■ **BRIEF**
Of the records that follow, copy only the lines from the line containing "right hip: (136, 174)" to the line containing "left ankle: (22, 210)", both included, exactly as written.

■ **Bounding box coordinate data**
○ ○ ○ ○ ○

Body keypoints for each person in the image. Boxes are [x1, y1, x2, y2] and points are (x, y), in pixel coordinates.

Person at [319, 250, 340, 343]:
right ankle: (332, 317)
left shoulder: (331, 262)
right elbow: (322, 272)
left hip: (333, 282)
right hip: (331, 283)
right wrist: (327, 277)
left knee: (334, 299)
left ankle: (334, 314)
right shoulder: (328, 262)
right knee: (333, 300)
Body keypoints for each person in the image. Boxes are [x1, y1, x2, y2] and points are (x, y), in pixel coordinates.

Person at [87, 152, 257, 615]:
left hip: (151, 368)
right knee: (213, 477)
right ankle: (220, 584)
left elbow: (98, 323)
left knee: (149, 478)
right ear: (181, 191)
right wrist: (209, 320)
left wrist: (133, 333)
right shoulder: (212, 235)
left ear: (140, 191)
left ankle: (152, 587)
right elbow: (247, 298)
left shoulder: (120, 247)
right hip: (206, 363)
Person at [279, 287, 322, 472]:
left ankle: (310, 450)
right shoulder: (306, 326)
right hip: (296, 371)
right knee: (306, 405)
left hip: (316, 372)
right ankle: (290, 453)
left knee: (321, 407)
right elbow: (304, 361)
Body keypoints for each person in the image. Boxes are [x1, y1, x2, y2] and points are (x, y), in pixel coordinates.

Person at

○ ○ ○ ○ ○

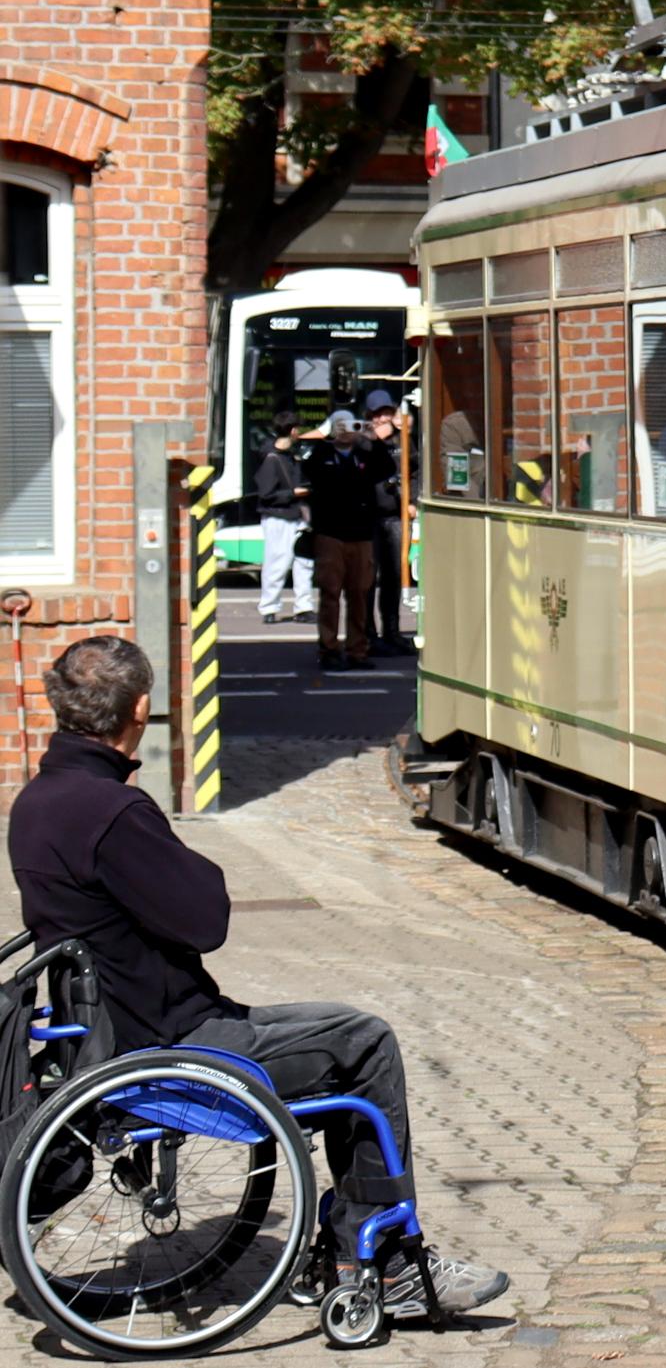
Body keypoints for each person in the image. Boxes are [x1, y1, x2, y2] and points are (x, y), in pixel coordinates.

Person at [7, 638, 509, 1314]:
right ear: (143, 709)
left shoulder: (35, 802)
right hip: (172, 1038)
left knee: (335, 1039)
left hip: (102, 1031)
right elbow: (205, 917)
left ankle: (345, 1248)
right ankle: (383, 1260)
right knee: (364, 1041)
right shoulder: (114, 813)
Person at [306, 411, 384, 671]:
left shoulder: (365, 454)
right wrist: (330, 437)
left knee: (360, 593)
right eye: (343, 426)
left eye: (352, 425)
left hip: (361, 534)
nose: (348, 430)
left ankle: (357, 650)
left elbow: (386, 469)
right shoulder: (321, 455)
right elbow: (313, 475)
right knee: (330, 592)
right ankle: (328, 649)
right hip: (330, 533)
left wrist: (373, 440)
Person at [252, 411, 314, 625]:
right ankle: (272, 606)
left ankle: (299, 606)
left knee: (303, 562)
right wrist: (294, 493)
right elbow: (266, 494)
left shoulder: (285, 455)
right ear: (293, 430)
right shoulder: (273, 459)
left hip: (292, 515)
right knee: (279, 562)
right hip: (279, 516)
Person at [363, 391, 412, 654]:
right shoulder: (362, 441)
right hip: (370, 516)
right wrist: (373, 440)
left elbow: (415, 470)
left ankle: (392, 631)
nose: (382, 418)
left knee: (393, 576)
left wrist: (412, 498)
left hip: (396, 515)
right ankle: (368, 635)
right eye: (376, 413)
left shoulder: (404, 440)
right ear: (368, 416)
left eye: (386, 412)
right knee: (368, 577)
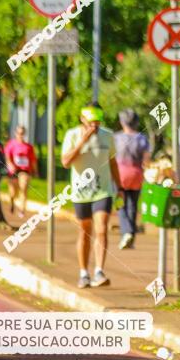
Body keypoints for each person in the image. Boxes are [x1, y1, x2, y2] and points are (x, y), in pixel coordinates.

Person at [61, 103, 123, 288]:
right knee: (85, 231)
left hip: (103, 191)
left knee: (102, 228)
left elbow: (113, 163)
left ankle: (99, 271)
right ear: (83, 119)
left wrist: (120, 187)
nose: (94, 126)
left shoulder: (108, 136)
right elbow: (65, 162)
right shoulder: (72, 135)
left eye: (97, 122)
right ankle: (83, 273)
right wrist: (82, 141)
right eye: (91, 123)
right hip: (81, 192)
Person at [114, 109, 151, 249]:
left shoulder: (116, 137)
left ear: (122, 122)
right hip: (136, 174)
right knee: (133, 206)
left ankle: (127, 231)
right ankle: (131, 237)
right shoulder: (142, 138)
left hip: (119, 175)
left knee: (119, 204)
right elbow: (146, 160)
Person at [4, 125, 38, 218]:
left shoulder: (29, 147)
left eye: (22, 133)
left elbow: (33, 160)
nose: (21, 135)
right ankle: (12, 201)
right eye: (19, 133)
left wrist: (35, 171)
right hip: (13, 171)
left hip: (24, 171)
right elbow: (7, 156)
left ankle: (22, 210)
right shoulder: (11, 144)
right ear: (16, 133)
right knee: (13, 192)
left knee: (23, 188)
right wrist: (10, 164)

○ ○ ○ ○ ○

■ **EXERCISE SOLUTION**
right hip: (136, 174)
right knee: (133, 206)
left ankle: (127, 231)
right ankle: (131, 237)
right shoulder: (142, 138)
left hip: (119, 175)
left knee: (119, 204)
right elbow: (146, 160)
Person at [4, 125, 38, 218]:
left shoulder: (29, 147)
left eye: (22, 133)
left elbow: (33, 160)
nose: (21, 135)
right ankle: (12, 201)
right eye: (19, 133)
left wrist: (35, 171)
right hip: (13, 171)
left hip: (24, 171)
right elbow: (7, 156)
left ankle: (22, 210)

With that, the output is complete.